In 1905, Mrs. Alice M. Butler started receiving attention in the press as an example of what a determined woman could do. She said, “I find it easier to capitalize a $2,000,000 or $3,000,000 project than a $500,000 proposition.” Another newspaper described her as being a hustler, but quiet-voiced and ladylike, and also unassuming and extremely modest. She said capitalists did not care if a man or woman had an idea as long as the capitalist made money. Politicians always treated her like a lady, and she was always on the go. In 1907, she was back in Iowa working on a Davenport-Dubuque interurban project. The Topeka Daily State Journal in October 1907, said, “Mrs. Butler is a shrewd business woman and had made a success of all the enterprises she has entered. She had promoted more miles of electric road in Iowa that any man.”
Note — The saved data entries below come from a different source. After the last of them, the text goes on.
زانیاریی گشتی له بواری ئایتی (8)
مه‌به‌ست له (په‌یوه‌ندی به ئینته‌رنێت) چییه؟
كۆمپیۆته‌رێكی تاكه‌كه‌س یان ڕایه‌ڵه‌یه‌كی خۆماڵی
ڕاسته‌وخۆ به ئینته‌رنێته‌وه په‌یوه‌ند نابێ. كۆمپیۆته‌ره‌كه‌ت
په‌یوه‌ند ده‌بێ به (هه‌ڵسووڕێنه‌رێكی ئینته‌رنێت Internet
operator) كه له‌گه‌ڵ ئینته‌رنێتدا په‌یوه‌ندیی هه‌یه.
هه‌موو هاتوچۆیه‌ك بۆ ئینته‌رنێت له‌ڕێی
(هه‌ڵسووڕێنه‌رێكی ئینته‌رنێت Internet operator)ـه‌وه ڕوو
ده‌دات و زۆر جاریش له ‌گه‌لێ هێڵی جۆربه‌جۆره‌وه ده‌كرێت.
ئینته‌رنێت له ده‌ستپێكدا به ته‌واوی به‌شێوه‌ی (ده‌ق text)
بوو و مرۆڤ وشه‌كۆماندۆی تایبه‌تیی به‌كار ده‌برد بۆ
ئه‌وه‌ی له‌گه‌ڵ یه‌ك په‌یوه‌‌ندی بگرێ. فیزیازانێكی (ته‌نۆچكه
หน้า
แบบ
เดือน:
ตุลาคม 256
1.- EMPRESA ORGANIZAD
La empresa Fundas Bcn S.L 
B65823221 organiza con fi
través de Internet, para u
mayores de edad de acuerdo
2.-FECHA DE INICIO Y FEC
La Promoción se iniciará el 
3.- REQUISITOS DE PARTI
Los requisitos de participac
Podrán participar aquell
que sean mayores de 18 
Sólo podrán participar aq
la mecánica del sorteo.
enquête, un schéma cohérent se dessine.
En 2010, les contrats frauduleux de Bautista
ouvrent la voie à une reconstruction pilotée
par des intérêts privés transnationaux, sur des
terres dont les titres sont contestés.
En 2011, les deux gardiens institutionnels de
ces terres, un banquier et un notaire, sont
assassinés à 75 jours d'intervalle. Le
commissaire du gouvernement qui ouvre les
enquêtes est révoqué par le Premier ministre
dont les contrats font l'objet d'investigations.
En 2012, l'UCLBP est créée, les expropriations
It appears 1908 was not a good year for Mrs. Alice M. Butler. In January, she was granted a divorce from C. F. Butler on grounds of desertion dating back to November 1903. Then, 24 hours later, she secretly married S. F. Moore, the chief civil engineer on her projects. This took place after she had been forced into bankruptcy by creditors when her St. Joseph project failed. At that point in her life her assets were just her clothing and personal effects worth $150. And she owed S. F. Moore, her chief civil engineer, almost $7,000, for work he had done for her. This debt was canceled when she married him. Quite a woman.
Ever the optimist, she and her new husband were soon at work in promoting an interurban railroad from Peoria to Rock Island, Illinois, having surveyed half the line by October 1908. She told interested parties that the next step was the securing of the right of way. They were mystified by this woman and wanted more information. Mrs. Moore provided this on January 5, 1909, when Mr. Roberts of Roberts & Abbot of Cleveland discussed the engineering phases of her project. Roberts’ company had been involved in building some 150 electric railroads from Pennsylvania to Texas, and Roberts was enthusiastic about the Rock Island-Peoria project. But too many other options by other promoters for the Rock Island-Peoria project caused Mr. and Mrs. S. F. Moore to move on to something new.
Thus in Perrysville, Ohio, Mrs. S. F. Moore organized the Twentieth Century Clay Company with a capital stock of $300,000. It was incorporated in Cleveland in April of 1909. Mr. S. F. Moore and Mrs. Moore’s brother-in-law, C. L. Morton, were among the incorporators. Over time Mrs. S. F. Moore borrowed small sums from the private Perrysville Banking Company to finance the Twentieth Century Clay Company. Her brother-in-law, C. L. Morton, was the cashier at the Perrysville Bank and cleared these loans. In the end, she had borrowed about $10,000 for the clay company. Then she started borrowing money, some $19,000, to promote her Rappahannock railroad effort. Mr. and Mrs. Moore had signed a note as security for these loans, and the bank’s cashier, C. L. Morton, accepted that note. But bank had only $42,000 on deposit and it had to close its doors on Sept. 1, 1911.
Although Mrs. S. F. Moore and her husband appeared in Sperryville in late September 1910, with a proposal for a railroad from Little Washington to Culpeper, the Perrysville Bank failure in 1911 eventually brought that railroad effort to a temporary halt.